Che cosa è “cielo” e che cosa la “terra” di cui Mosè dice che sono stati creati nel principio? Il “cielo” corrisponde allo spirituale, e la “terra” al naturale nell’uomo; quest’ultimo era ancora deserto e vuoto, com’è il caso con noi. Le “acque” sono le nostre false cognizioni in ogni campo, sopra le quali aleggia certamente lo Spirito di Dio, che però non le ha ancora penetrate.

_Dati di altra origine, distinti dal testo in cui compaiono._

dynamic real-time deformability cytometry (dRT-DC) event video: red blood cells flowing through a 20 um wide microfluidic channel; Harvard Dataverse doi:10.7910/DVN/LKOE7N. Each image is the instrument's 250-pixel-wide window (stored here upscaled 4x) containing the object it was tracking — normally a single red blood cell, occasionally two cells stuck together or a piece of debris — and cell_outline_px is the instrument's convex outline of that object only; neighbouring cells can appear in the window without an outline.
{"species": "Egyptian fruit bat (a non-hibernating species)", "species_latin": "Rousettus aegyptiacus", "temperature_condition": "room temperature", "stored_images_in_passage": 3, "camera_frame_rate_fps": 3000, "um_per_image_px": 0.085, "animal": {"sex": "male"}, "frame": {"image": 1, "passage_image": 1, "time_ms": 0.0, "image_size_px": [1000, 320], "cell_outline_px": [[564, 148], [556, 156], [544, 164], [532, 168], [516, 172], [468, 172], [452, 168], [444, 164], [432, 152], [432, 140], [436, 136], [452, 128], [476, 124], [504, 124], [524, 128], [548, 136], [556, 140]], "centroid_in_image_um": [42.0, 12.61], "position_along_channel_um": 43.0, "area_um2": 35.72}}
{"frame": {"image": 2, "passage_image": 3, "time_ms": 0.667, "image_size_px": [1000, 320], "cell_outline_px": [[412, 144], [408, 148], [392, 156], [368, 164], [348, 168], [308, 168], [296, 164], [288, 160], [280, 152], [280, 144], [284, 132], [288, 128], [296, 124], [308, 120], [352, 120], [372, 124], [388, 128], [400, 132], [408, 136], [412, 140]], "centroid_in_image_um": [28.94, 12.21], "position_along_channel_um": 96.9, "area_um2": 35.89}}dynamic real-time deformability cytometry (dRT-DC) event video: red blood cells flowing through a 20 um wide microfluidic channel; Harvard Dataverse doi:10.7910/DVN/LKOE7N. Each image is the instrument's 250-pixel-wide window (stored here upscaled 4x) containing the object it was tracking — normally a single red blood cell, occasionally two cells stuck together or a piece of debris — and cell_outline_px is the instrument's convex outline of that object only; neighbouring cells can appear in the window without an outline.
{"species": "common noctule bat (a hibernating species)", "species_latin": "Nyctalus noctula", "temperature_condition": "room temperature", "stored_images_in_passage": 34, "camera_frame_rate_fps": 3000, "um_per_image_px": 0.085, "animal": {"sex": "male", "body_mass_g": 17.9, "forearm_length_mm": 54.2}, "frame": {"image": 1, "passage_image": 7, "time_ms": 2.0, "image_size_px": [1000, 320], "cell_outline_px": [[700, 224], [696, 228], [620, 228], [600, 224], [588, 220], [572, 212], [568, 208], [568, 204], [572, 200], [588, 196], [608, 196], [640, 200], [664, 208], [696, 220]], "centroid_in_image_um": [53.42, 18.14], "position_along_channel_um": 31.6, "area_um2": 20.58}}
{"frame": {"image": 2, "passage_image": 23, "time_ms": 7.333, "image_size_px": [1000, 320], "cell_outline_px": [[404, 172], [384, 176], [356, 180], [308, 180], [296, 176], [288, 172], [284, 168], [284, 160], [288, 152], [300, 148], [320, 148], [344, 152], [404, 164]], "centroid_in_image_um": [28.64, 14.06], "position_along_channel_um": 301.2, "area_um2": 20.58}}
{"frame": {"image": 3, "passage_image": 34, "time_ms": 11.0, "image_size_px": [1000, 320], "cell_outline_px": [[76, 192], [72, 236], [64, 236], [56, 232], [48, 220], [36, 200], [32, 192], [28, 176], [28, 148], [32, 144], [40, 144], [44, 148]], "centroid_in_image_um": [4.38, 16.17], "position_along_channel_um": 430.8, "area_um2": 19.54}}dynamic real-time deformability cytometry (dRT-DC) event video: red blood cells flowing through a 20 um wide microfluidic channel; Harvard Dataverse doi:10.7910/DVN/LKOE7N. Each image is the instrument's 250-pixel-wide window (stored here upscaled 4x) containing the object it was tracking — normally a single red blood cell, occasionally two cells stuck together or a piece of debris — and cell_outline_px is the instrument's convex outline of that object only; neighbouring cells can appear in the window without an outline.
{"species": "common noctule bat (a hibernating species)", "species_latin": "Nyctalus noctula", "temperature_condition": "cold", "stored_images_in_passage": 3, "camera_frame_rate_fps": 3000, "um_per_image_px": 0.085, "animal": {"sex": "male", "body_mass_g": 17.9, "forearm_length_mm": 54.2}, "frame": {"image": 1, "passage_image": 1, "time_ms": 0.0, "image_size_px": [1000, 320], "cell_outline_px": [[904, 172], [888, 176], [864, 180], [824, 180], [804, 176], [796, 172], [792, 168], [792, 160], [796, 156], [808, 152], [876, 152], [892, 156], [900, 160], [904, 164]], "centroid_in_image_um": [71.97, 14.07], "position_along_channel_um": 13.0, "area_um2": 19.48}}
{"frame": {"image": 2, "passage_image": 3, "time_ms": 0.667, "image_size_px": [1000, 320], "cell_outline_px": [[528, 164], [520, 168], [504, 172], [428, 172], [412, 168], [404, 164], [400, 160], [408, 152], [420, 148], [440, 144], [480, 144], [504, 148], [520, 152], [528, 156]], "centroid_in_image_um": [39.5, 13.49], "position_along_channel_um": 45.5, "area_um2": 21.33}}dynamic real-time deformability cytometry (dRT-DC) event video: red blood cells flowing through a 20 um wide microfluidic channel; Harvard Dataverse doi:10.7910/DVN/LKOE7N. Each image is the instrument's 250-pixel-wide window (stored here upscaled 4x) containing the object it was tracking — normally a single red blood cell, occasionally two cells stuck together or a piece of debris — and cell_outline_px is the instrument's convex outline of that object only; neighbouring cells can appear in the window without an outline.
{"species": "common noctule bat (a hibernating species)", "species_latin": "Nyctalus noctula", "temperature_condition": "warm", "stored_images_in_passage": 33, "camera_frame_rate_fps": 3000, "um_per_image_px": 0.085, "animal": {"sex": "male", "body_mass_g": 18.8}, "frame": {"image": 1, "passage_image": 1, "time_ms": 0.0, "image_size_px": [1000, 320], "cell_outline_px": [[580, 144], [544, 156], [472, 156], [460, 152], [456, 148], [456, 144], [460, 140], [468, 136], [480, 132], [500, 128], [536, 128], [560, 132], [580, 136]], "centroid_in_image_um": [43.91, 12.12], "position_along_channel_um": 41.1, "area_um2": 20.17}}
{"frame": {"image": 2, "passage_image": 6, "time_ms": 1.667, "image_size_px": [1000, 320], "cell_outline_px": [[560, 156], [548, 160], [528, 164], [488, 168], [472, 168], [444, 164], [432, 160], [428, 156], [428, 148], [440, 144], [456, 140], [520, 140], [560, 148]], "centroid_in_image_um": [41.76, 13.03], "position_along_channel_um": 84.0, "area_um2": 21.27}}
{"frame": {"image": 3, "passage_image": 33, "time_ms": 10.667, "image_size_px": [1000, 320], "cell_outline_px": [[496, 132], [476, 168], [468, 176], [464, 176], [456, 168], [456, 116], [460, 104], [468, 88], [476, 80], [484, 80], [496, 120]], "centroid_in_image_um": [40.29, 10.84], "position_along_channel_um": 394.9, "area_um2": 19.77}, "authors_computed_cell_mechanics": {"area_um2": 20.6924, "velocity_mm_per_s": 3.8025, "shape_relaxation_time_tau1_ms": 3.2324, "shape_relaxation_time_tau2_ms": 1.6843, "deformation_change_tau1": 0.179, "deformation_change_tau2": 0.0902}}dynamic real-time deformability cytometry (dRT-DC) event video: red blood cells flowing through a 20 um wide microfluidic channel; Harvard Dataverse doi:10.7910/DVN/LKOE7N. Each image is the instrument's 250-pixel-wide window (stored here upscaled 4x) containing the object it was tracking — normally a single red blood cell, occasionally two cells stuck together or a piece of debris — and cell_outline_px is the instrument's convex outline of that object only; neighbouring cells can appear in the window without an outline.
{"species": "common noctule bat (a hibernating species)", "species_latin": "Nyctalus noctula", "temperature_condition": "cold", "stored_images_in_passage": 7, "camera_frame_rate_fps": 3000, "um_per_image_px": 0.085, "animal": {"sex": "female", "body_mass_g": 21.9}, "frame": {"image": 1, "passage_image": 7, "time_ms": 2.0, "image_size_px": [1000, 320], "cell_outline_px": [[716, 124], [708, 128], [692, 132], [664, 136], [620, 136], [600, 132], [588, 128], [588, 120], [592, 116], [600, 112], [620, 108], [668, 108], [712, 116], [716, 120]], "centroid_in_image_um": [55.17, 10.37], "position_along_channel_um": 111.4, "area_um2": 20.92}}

Ma poiché lo Spirito di Dio vede continuamente la spaventosa tenebra che regna nell’abisso della nostra mondanità materiale, Egli, come ora avviene, dice a noi: “Sia fatta la Luce”!
Ed ecco sorgere nel nostro naturale una lieve luce crepuscolare, e Dio vede quanto sia buona la luce per le nostre tenebre; siamo però noi stessi che non possiamo e non vogliamo persuadercene. Per questo motivo avviene una separazione in noi, e cioè il giorno viene diviso dalla notte, e dal giorno, che sorge in noi, possiamo riconoscere la tenebra che avvolgeva il nostro cuore.
Nell’uomo, il primitivo stato naturale è come una sera oscura, quindi come la notte. Ma poiché Dio gli concede la luce, questa diventa per l’uomo veramente come un’aurora, e cosi dalla sera dell’uomo e dall’aurora dell’uomo si compie veramente il suo primo giorno di vita.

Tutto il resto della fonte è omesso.